The MSC field continues its upward progression, with a growing number of established companies and ongoing clinical trials, but remaining challenges must be overcome. Bottlenecks exist regarding donor selection, cells sources, isolation protocols, culture media used, open-culture systems, bioreactors, and recipient disease status. Establishing a standardised and comparable process is also crucial to ensure biological and functional equivalence between product lots.

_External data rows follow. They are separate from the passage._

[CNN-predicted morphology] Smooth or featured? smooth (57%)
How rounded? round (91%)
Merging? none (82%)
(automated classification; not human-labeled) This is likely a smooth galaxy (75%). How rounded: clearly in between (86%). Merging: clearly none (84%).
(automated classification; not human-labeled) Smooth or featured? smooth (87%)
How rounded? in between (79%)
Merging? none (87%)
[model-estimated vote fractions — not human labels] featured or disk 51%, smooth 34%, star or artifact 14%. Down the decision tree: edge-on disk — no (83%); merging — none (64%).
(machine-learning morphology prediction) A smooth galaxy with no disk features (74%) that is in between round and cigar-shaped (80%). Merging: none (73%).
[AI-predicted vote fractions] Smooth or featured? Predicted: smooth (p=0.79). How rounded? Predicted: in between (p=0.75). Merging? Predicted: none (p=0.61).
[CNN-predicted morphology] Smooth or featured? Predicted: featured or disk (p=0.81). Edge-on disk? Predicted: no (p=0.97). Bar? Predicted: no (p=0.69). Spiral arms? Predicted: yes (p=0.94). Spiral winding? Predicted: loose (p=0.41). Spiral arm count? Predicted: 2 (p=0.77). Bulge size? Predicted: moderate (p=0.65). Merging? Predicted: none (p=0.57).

8. Concluding Remarks and Future Perspectives

Treatments based on the use of human stem cells are novel and promising therapeutic alternatives for some diseases. Spain is at the forefront of research using such treatments, and these treatments are developed and evaluated with great scientific rigor. Currently, the use of living cells as a medicinal product is becoming realistic. Cell therapy should be safe, pure, stable and efficient. Cell-based products are more complex and depend on the physiological and genetic heterogeneity of the patient. Obtaining as much information as possible with the tools we have at our disposal is essential for ensuring the safety, reliability, quality, and effectiveness of the manufactured product. MSCs are leading the way into a new era of regenerative medicine, and their multifaceted features make them powerful candidates to become tools to treat several diseases. However, their indiscriminate use has resulted in mixed outcomes in preclinical and clinical studies. While MSCs derived from diverse tissues share some common properties, they markedly differ in terms of their differentiation abilities, growth rates, healing capacity, and gene expression profile. Similarly, the disease statuses of donors and recipients are important factors to consider when using MSCs as therapeutic agents because factors such as the MSC behaviour with body fluids and specific disease environments remain unclear. Available data suggest that some tissue-specific MSCs are more appropriate than others according to particular pathologies. Equally, some evidence has indicated that certain patient profiles are not suitable to be treated with these therapies. Thus, multiple bottlenecks for the standardisation of therapeutic protocols exist. Future well-designed clinical trials and long-term monitoring of patients are crucial for obtaining additional information regarding the therapeutic use of MSCs.